■ GOAL OF THE EXERCISE ■
Only the lines from the top of the records below through the line containing "Rendered at 1275 by 1650 pixels." should be printed, exactly and without pictures.

(DATA EXCERPTS)

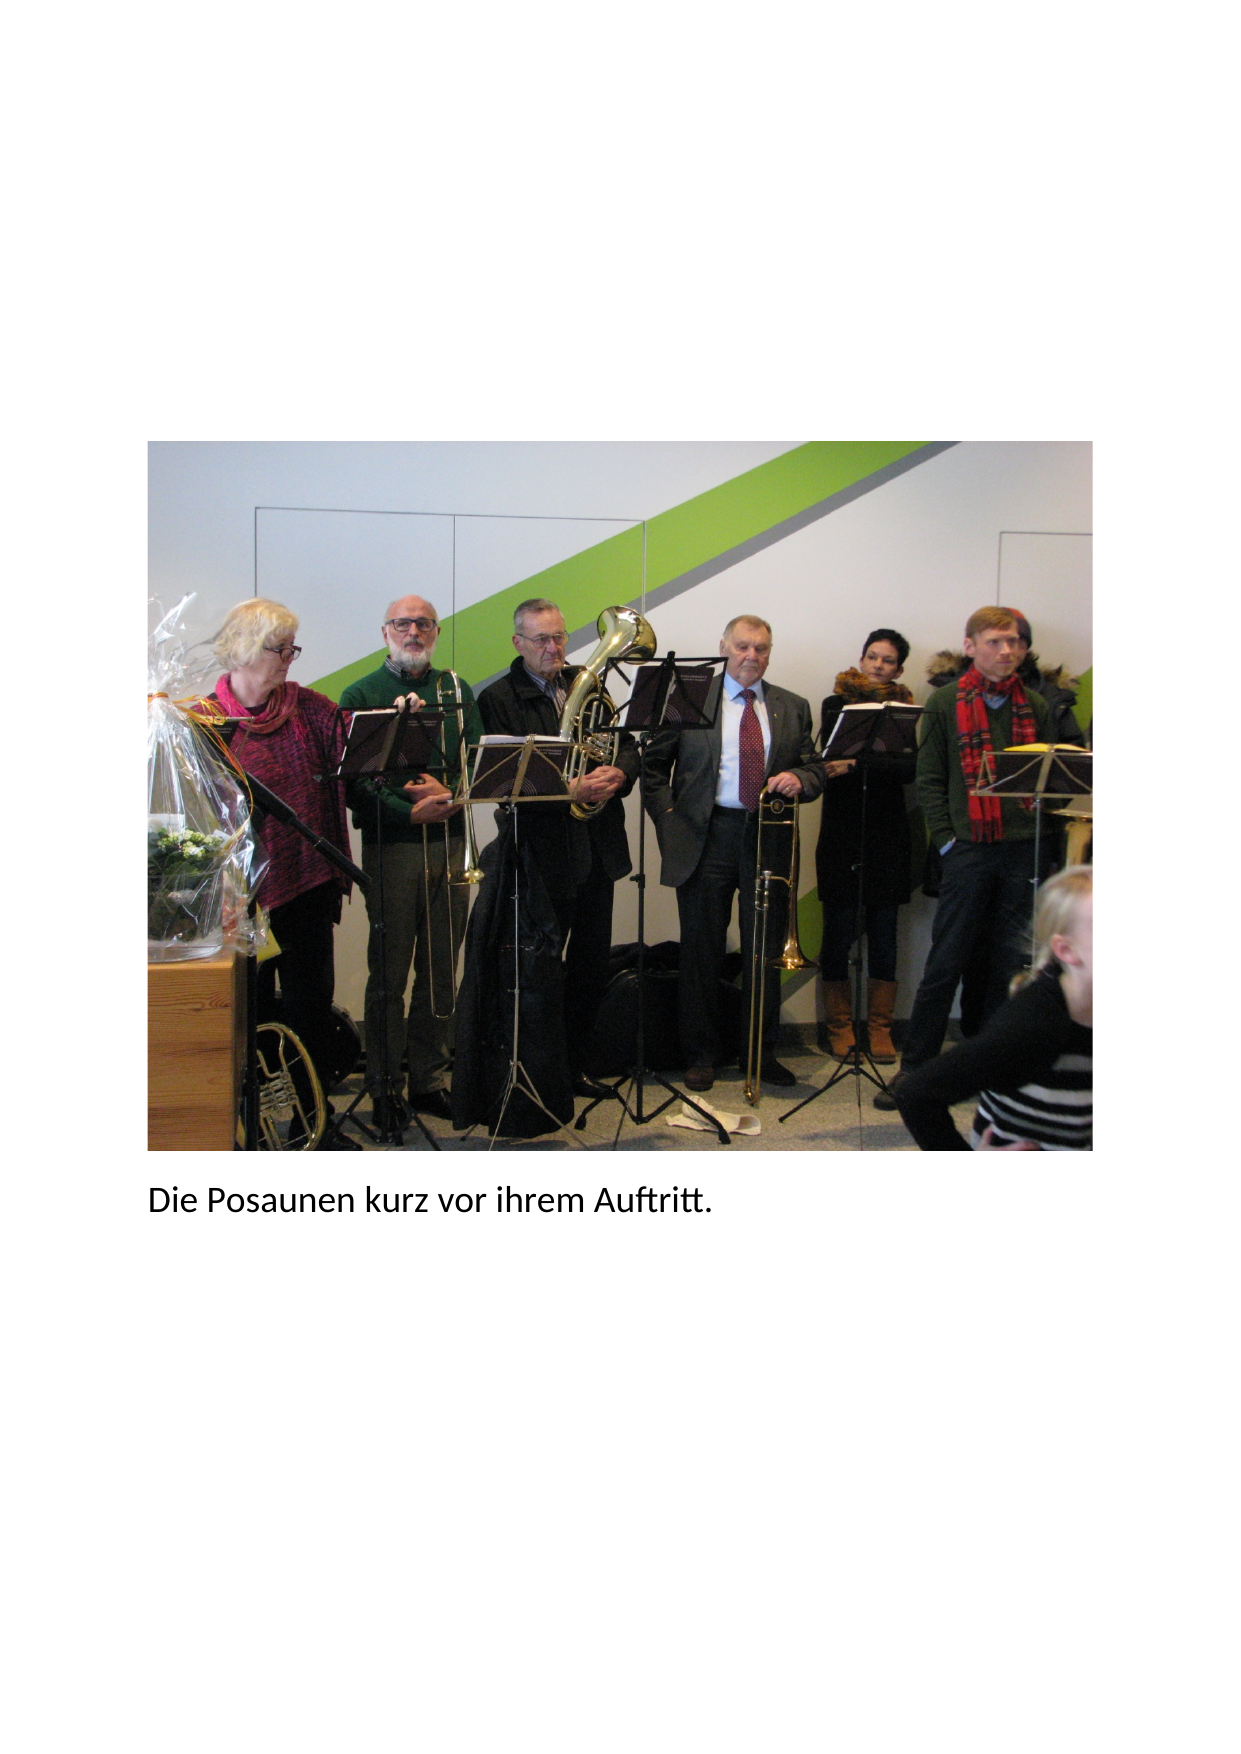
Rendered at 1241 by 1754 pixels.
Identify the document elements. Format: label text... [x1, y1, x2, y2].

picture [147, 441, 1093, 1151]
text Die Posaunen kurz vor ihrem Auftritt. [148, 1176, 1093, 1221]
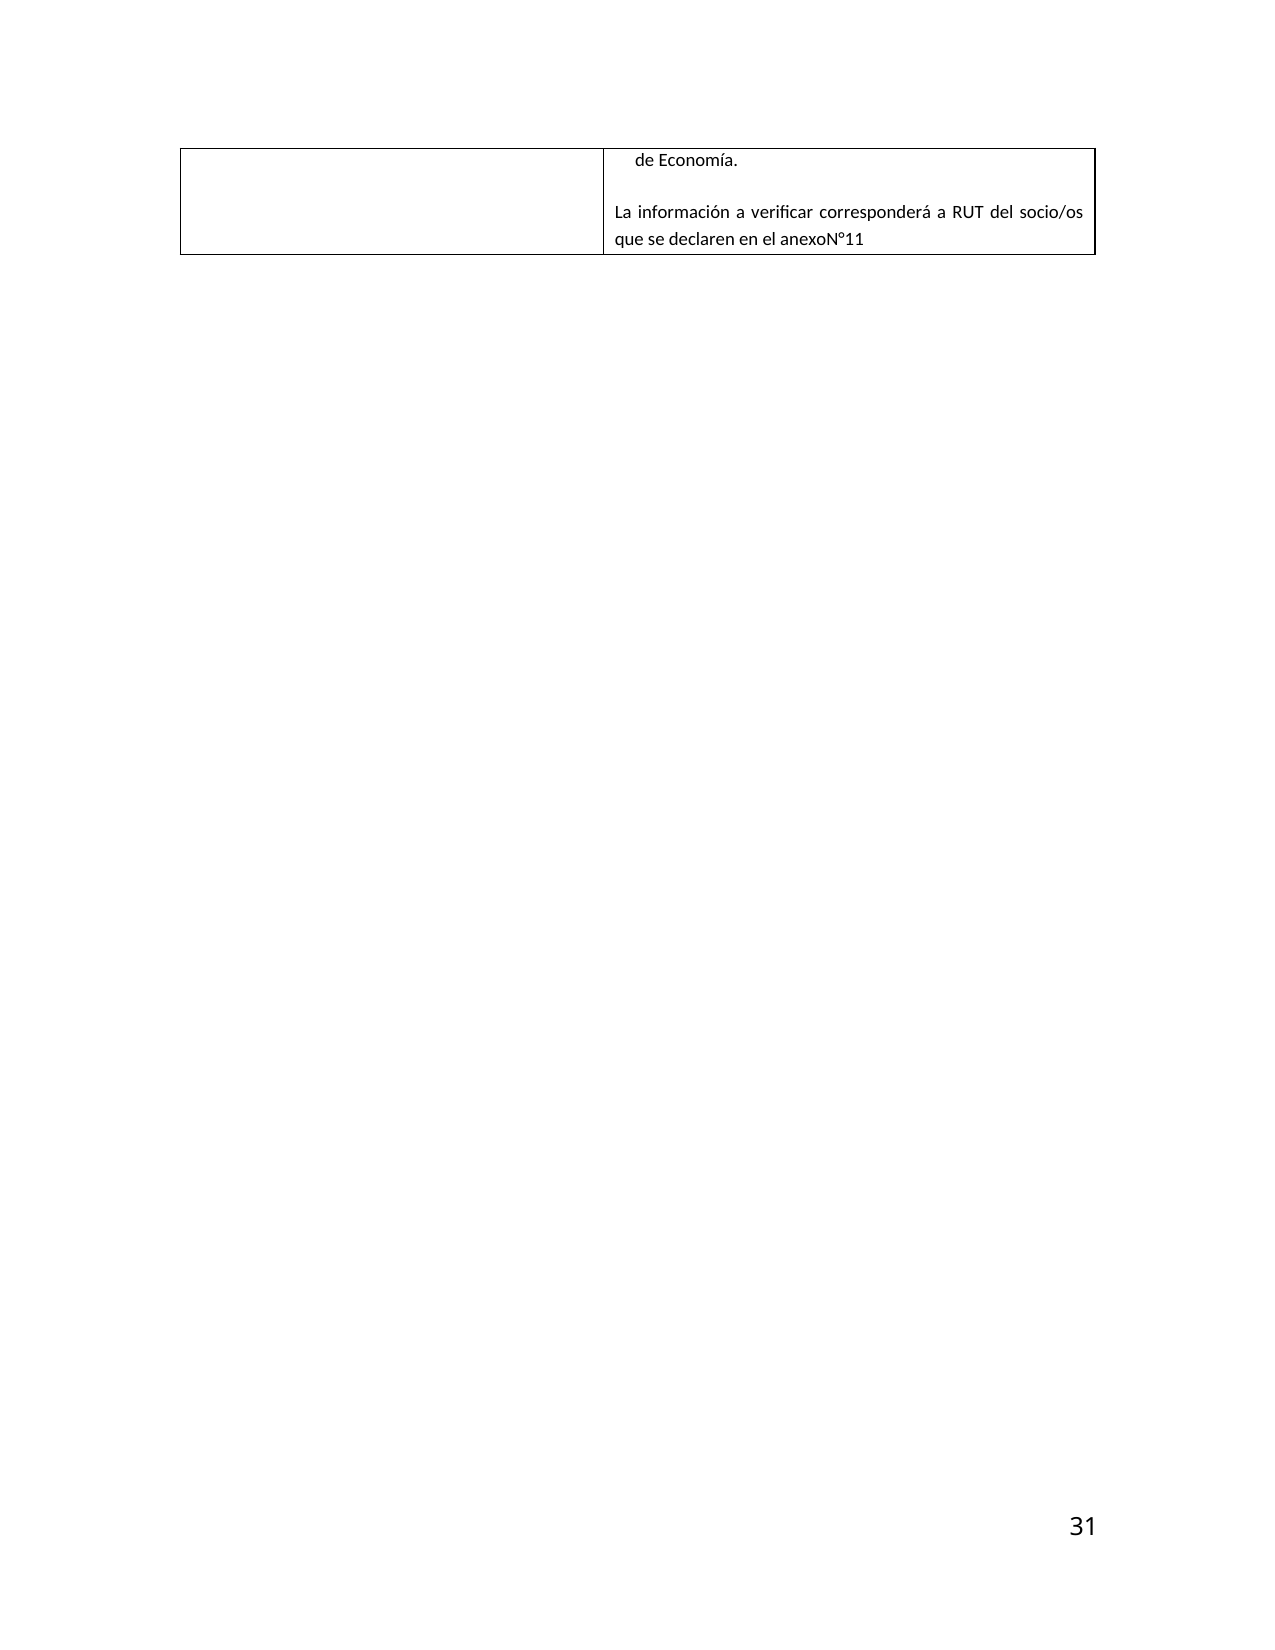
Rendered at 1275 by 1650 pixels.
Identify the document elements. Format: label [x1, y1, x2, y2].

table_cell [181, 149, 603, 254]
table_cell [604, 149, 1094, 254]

(End DATA EXCERPTS)

■ RESULT OF THIS EXERCISE ■
Rendered at 1241 by 1754 pixels.
Identify the document elements. Format: label text... [x1, y1, x2, y2].

picture [147, 441, 1093, 1151]
text Die Posaunen kurz vor ihrem Auftritt. [148, 1176, 1093, 1221]
Rendered at 1275 by 1650 pixels.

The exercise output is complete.